►
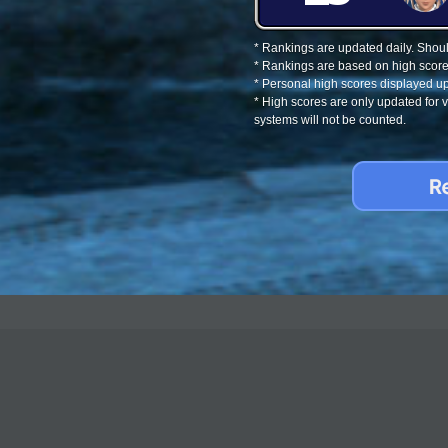
* Rankings are updated daily. Should
* Rankings are based on high score
* Personal high scores displayed up
* High scores are only updated for
systems will not be counted.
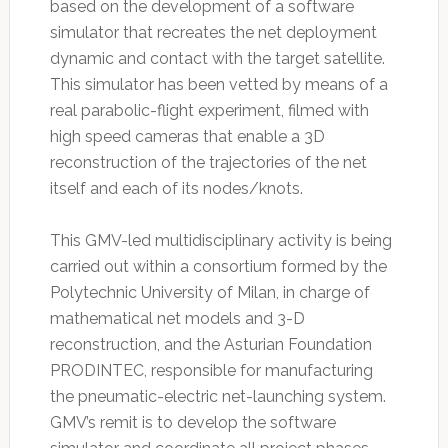
based on the development of a software
simulator that recreates the net deployment
dynamic and contact with the target satellite.
This simulator has been vetted by means of a
real parabolic-flight experiment, filmed with
high speed cameras that enable a 3D
reconstruction of the trajectories of the net
itself and each of its nodes/knots.
This GMV-led multidisciplinary activity is being
carried out within a consortium formed by the
Polytechnic University of Milan, in charge of
mathematical net models and 3-D
reconstruction, and the Asturian Foundation
PRODINTEC, responsible for manufacturing
the pneumatic-electric net-launching system.
GMV’s remit is to develop the software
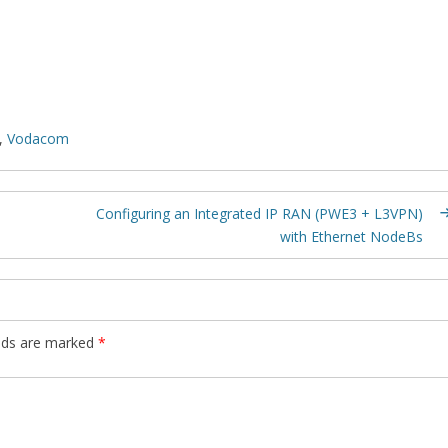
,
Vodacom
Configuring an Integrated IP RAN (PWE3 + L3VPN)
with Ethernet NodeBs
elds are marked
*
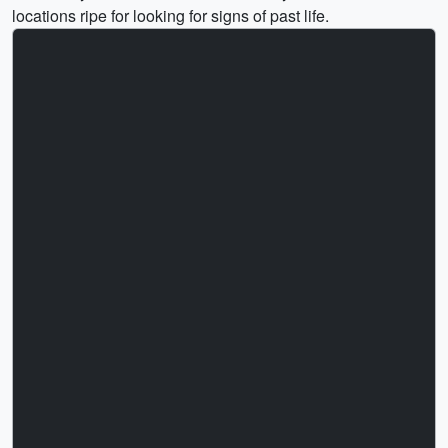
locations ripe for looking for signs of past life.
◄
» Work to be completed: Report the number of lines in the material above that contain "This". Nothing else is wanted.

» Response box: 2